Harrisburg police arrested six people Wednesday night outside the studios of ABC 27 News, where the Pennsylvania Republican was conducting a town hall, PennLive reported. They were a few of the more than 100 people who gathered to protest the GOP bill to replace the Affordable Care Act that Toomey helped write.
Similar protests and rallies are taking place across the state — including today in Pittsburgh.
Health care professionals and people who depend on the ACA will speak in Market Square at noon as part of an open-air town hall sponsored by the Pennsylvania Health Access Network. You can watch here:
That action began at 8 a.m. today and will end at 4 p.m., as attendees make their way over to Toomey’s Downtown office. There, the Pittsburgh chapter of the Democratic Socialists of America and Socialist Alternative Pittsburgh will host a rally and die-in.

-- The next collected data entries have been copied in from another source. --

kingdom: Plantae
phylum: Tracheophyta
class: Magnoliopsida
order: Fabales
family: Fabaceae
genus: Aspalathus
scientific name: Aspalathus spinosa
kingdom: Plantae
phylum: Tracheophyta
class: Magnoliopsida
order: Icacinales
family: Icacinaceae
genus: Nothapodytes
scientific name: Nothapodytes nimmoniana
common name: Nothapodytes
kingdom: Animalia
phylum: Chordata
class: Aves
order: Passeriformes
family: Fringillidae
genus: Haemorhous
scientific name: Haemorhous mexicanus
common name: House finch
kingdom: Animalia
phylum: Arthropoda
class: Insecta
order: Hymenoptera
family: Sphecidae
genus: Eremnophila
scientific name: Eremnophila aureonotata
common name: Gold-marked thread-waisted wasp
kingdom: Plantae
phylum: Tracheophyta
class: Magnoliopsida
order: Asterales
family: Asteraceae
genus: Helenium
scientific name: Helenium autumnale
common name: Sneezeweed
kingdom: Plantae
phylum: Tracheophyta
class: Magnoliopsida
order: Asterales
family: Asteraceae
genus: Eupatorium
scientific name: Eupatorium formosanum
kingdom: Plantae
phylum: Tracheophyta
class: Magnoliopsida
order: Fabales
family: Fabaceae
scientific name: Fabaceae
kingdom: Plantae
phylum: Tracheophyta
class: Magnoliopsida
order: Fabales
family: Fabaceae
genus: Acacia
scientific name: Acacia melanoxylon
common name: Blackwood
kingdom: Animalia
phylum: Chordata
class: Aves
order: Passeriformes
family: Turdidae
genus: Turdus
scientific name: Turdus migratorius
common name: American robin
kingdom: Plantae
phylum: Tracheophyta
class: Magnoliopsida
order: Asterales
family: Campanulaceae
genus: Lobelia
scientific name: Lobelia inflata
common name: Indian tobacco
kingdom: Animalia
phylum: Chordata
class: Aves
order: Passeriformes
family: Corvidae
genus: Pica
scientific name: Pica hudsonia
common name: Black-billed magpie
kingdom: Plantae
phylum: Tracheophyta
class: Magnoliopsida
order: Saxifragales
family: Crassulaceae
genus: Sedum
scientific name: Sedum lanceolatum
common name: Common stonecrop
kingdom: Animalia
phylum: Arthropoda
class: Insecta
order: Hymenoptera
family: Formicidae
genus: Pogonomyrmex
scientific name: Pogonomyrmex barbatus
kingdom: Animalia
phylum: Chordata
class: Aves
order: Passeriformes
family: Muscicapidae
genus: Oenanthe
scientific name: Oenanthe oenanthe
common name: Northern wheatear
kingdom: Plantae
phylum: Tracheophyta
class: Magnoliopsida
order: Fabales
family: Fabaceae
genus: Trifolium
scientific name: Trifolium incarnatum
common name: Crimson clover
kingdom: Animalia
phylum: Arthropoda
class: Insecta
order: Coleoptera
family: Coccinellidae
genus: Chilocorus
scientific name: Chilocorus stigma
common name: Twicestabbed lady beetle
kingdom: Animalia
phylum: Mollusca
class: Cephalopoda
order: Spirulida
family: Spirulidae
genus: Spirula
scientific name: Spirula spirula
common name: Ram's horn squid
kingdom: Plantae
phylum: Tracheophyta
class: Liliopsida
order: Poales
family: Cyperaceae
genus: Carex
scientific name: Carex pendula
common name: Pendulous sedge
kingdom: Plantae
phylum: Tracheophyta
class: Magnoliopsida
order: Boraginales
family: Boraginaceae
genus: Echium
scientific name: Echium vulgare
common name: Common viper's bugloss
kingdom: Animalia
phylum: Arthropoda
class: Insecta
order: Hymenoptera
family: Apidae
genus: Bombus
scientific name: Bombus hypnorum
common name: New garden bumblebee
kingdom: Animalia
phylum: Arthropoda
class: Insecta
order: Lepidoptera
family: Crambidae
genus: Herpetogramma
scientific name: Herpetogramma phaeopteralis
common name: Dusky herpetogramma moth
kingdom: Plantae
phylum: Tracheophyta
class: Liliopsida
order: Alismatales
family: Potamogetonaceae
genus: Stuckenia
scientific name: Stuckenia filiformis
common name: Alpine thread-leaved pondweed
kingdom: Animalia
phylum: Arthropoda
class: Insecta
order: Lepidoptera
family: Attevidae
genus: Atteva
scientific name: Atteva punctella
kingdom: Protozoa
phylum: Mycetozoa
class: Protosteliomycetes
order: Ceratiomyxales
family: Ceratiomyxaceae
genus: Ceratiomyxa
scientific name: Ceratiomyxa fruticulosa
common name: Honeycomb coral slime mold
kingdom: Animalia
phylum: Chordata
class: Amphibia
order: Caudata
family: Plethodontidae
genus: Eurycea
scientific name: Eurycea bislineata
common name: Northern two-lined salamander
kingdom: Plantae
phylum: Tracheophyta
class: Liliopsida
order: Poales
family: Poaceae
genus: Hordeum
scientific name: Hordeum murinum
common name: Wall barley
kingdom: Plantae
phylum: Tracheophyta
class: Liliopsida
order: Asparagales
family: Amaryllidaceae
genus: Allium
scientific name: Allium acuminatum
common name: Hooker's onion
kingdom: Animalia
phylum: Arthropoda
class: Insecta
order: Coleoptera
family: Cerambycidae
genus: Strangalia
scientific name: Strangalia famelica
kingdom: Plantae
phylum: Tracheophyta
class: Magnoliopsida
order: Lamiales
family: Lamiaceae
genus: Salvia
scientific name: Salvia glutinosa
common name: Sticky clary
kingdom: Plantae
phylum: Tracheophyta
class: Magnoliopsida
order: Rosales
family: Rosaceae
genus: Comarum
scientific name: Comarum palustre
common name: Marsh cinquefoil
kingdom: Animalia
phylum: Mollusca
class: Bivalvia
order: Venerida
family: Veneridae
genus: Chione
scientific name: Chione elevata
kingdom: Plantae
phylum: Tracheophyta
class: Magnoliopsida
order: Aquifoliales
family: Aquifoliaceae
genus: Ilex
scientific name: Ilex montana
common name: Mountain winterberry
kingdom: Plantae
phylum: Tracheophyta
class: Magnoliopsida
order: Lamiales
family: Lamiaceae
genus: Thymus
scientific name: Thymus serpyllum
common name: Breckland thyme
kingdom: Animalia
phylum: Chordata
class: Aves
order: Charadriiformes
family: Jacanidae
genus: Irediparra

Toomey’s spokesperson Steve Kelly previously told The Incline in a statement that the senator “has noted numerous times that any Senate health care bill will ensure no one will lose their federal Medicaid eligibility, and no one currently covered by Obamacare will have the rug pulled out from under them.”
Today’s protests follow an all-day vigil outside Toomey’s Pittsburgh office in late June, where people with health problems and disabilities shared their stories. That included Libby Powers, a member of Pittsburgh’s Consumer Health Coalition with spina bifada, who talked about how she relies on Medicaid to leave her home.
Sally Jo Snyder, director of Advocacy & Consumer Engagement for that group, told The Incline the vigil is just one piece of a strategy that includes meeting with congressional and state elected officials and writing letters to the editor.
“It’s so fluid,” Snyder said of the GOP’s efforts to repeal and replace the ACA. While she isn’t sure exactly what will happen, Snyder said she knows next week — when Congress reconvenes — will be critical.
Part of the coalition’s ongoing work is education about what Medicaid is — and isn’t. “It’s not shitty insurance for people who are poor,” she said. Vigils like the one outside Toomey’s office put “a face on who receives Medicaid,” she said: people with disabilities, children and the elderly.
Should the Senate pass the GOP health care bill, “it’s all hands on deck to go after the reps,” Snyder said. Democrat Mike Doyle was the only representative from Southwest Pa. to vote against the American Health Care Act.
The coalition has already attempted to apply pressure to local reps like Tim Murphy and Keith Rothfus by speaking at events like Mondays with Murphy.
But it’s equally important to reach out to state elected officials, Snyder said. Powers was actually contacted by Rothfus after meeting with state Rep. Mark Mustio, according to Snyder. Victories like that help keep the coalition’s advocacy base motivated, Snyder said. And that’s key for an obvious reason.
“This battle gets long and weary,” she said.